Tak lama motor kak Nashrul melaju lagi, tetapi aku tetap menatap lekat-lekat baliho itu mengingat-ingat tempat ini, besok aku akan ke sini lagi untuk memastikan. Berharap baliho itu belum di cabut.

***

Hari telah berganti, setelah pulang les aku langsung pergi ke tempat di mana aku menemukan baliho bertuliskan nama ibunya Gandum. Beruntung setelah sampai di tempat baliho itu masih ada terpampang jelas di sebrang jalan.

Aku berlari untuk menyebrang.

"Nashita!" teriakkan Gandum, lantas aku berhenti berlari.

"Lo, jangan ceroboh ini di jalanan ... Lo mau kayak gue?" omel Gandum.

Aku melihat sekeliling, ramai. Ternyata semakin malam semakin bising kendaraan lalu lalang, aku cengengesan pada Gandum sembari menggaruk kepalaku.

"Gue gak sabar pengen liat."

"Kalau Lo kenapa-napa, gue gak bisa nolong Lo, jadi Lo harus hati-hati!"

"Iya, iya hantu gantengku."

Gandum tersenyum mendengar kata yang kulontarkan. Ya, aku tahu dia kebawa perasaan alias baper.

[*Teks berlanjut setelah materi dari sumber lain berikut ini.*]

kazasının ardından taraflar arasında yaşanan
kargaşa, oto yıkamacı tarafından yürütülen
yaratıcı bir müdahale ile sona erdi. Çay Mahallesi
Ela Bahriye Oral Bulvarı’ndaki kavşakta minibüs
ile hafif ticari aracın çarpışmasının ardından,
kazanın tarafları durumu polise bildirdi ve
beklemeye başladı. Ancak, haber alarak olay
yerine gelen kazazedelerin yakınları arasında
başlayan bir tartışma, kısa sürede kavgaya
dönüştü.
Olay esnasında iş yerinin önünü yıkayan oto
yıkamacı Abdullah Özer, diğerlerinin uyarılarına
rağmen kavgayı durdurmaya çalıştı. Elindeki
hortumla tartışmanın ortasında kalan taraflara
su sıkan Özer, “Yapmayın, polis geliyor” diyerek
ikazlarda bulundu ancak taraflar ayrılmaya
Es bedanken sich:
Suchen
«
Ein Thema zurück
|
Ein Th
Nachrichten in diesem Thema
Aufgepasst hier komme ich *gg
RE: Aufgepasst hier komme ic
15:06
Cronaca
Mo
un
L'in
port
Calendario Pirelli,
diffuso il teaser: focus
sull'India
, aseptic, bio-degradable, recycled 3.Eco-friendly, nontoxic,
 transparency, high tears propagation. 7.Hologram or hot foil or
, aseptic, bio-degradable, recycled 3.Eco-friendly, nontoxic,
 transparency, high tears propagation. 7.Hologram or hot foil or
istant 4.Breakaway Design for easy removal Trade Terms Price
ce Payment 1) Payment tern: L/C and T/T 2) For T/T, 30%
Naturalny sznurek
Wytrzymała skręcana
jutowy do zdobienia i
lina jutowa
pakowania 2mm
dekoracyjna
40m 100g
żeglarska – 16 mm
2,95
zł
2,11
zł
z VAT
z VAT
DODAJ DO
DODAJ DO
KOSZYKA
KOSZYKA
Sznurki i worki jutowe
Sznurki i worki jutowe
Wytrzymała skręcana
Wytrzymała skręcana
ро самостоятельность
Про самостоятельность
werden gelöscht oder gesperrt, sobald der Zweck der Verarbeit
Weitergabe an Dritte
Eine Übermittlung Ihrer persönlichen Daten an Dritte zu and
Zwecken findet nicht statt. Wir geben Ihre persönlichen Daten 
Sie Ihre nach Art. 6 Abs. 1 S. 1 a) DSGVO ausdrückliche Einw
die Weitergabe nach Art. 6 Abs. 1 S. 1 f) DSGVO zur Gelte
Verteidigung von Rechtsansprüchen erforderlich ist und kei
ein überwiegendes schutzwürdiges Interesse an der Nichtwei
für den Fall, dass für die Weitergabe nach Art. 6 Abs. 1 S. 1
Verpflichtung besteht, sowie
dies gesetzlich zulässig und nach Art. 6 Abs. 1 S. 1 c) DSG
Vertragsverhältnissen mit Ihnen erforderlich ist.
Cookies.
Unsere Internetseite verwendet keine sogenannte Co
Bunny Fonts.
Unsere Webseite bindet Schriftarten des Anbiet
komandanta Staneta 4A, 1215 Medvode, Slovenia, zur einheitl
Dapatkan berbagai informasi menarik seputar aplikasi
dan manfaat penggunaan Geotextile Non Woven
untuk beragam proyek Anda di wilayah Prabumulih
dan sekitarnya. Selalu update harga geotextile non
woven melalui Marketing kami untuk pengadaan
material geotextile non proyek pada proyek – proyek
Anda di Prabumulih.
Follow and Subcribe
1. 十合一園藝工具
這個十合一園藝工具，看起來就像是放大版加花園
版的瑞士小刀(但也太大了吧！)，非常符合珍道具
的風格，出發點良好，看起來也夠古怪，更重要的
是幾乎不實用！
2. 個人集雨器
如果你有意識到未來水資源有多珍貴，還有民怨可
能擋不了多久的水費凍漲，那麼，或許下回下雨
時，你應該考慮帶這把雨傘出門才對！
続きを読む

Kita berdua berdiri di sisi jalan raya untuk menyebrang menunggu lampu merah menyala, tak butuh waktu lama lampu sudah berubah merah dan semua pengendara berhenti dengan teratur. Aku dan Gandum menyebrang bersama, walaupun orang-orang bisa menembus Gandum. Hanya aku yang bisa melihatnya.

Kita sampai di baliho berwarna pink cerah itu, sepertinya Silvia Mangata ini seorang desainer, terdapat butik yang katanya sudah terkenal. Kok, aku tidak tahu?

"Nama nyokap Lo ini, 'kan?" tanyaku pada Gandum.

"Namanya emang bener, emang Lo yakin orangnya sama?" tanya Gandum.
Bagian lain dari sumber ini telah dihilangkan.